Right now with the Blue Jays winning and the Charlottetown Royals returning home this week with the province’s first medal at the nationals since 1977, it’s a good time for baseball on the Island.
“It was pretty cool to see that,” said Barlow after PEI knocked off Manitoba 7-5 in Vaughan, Ont., to claim bronze on the strength of Connor McGregor’s two-out, two-run double.
His own trips to the nationals didn’t go as well:
_ In Saskatoon, PEI went 2-4 beating Nova Scotia and Newfoundland by identical 10-0 scores and losing one-run games to New Brunswick (3-2) and Manitoba (8-7). He hit .316 with a pair of RBIs and was 1-0 with an 0.70 ERA walking two and fanning five in 10 innings. One of his best outings doesn’t show in the books. He pitched three scoreless and PEI was beating New Brunswick when lightening struck and the game was cancelled. When the game was replayed PEI lost ... “kind of like a heart break,” Barlow said.

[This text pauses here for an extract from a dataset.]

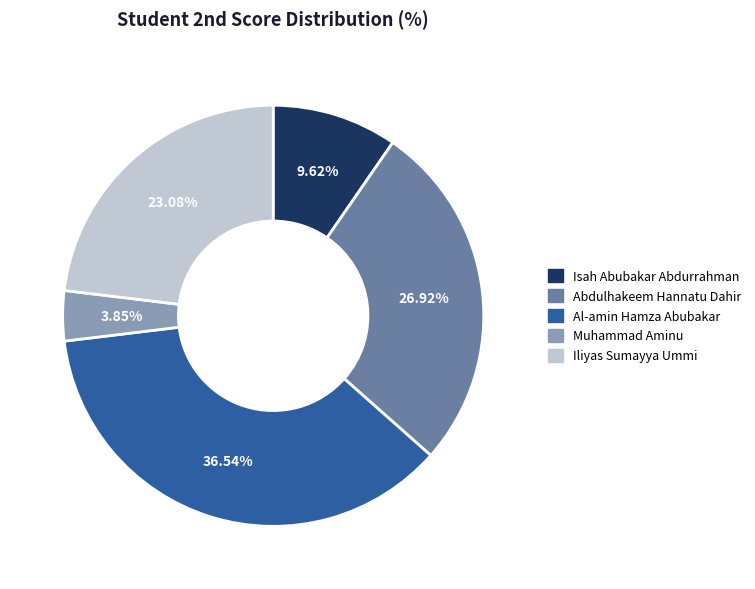

Is it true that Iliyas Sumayya Ummi is 23% of the pie?

True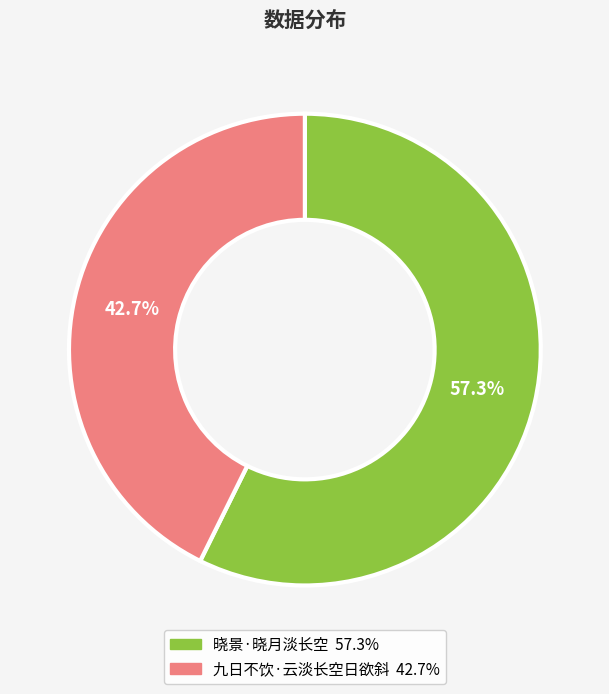

How many segments does this pie chart have?

2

_ In Coaticook, PEI went 3-3 knocking off Saskatchewan 8-4, Newfoundland 2-1 and Nova Scotia 5-2. Once again they were close losing two one-run games to Ontario (2-1) and New Brunswick (4-3). He batted .333 with three RBIs and on the mound was 0-1 with a 4.20 ERA walking four and fanning six in 6 2/3 innings.
Barlow began playing as a four-year-old, received the grandpa glove at age nine and won the Eastern Canadian peewee title in 2010 as the host team.

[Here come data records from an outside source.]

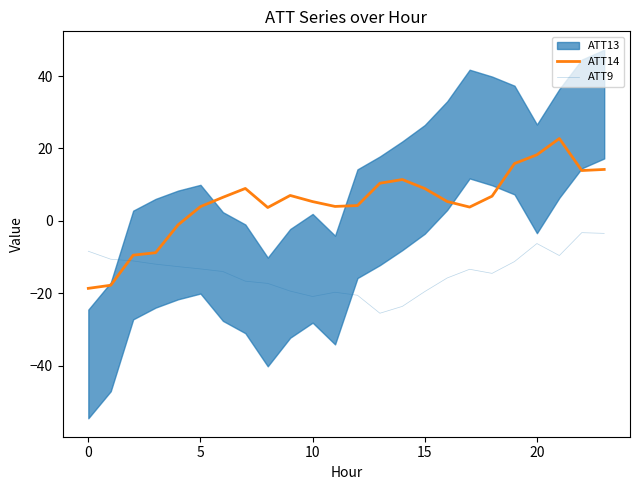

What is the highest value of the ATT14 series?

22.8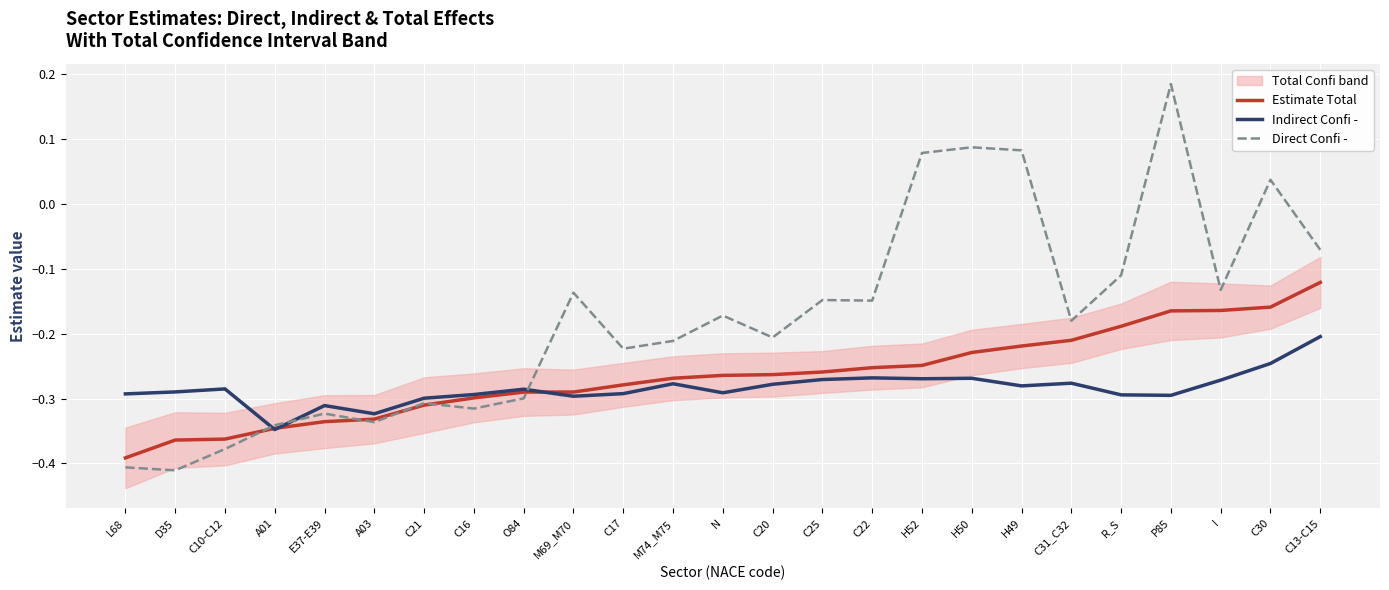

Which category has the lowest value in the Direct Confi - series?

D35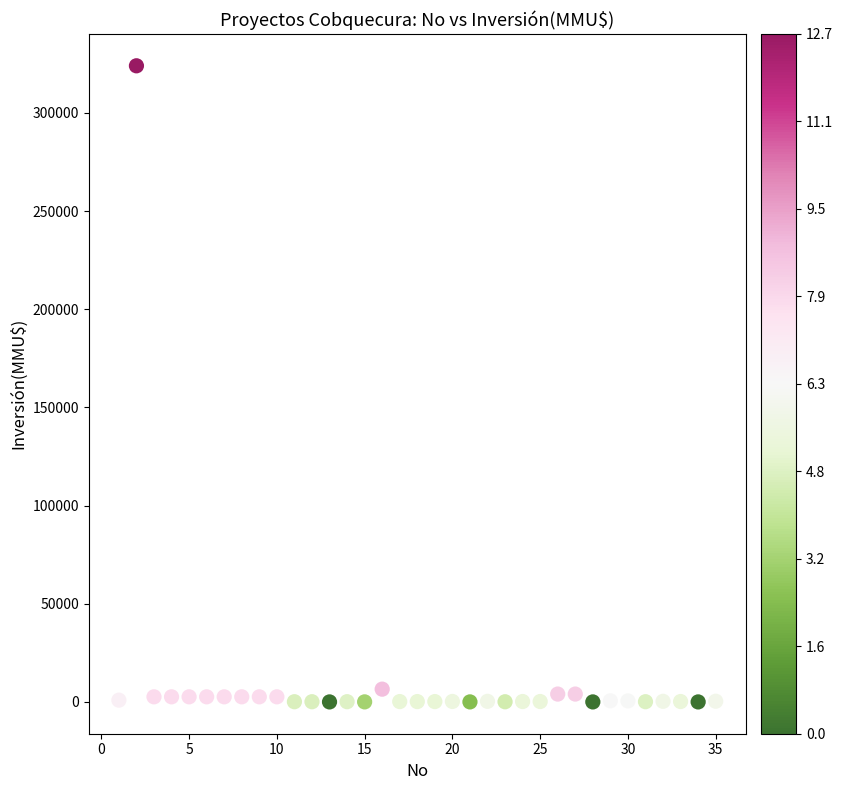

What is the range of Y values (max minus min)?

324020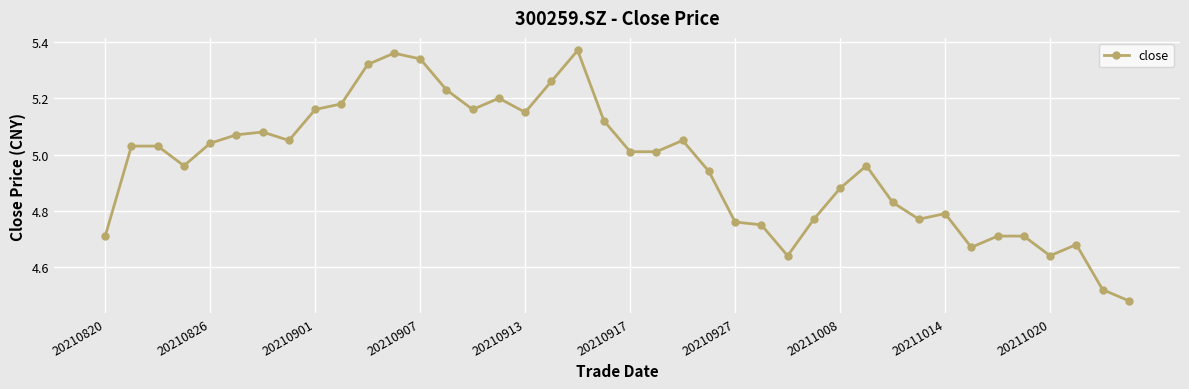

True or false: the data has more than 2 interior local peaks.

True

“We played Halifax and they’d beaten us pretty good the first two times we played them, pounded us by about 10 runs or so,” Barlow said. “We weren’t expecting much.”
Yet, the host Summerside team scored a 10-6 win and Barlow was at shortstop with 12 assists and four put outs, two hits to knock in a pair of runs and then finished up the final two innings on the mound.

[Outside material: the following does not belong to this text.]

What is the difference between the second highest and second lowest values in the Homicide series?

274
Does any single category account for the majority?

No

Barlow is the son of Shelia and Gary Barlow. Mom works for Fitzgerald & Snow Ltd. construction in Summerside, while pop works at a waste water treatment facility.
We’d be remiss if we did not mention the names of Summerside all-stars a cross section of local players, World War II veterans and Air Force players from the nearby RCAF Station. A total of 28 players played on those two teams, which were selected from the Summerside Town League. For they along with Landry and Curran are part of the legends who made Legends Field
1947 – Gerard Bernard, Charlie Deighan, Henry Landry, Bob Schurman, Russ Phaneuf, Syl Bernard, Les Gaudet, Bill Allen, Jim Grady, Cecil Powell, Don Carson, Pete Mikus, Henry P. Gallant, Gill Williams, Urban Morrison, Wally Brawley, Dutch Underwood, David Silliphant (bat boy), Don Stewart (coach) and Herb Schurman (manager/president).
1948 – Gerard Bernard, Charlie Deighan, Henry Landry, Bob Schurman, Russ Phaneuf, Syl Bernard, Les Gaudet, Bill Allen, Jim Grady, Cecil Powell, Don Carson, Pete Mikus, Henry P. Gallant, Gill Williams, Dr. Bill MacMurdo, Ray Arsenault, Gordon MacKay, Frank Oatway, Roy Daley, Dee Lefurgey (bat boy), John W. McNeill (secretary/treasurer), Charlie Hogan (coach) and Herb Schurman (manager/president).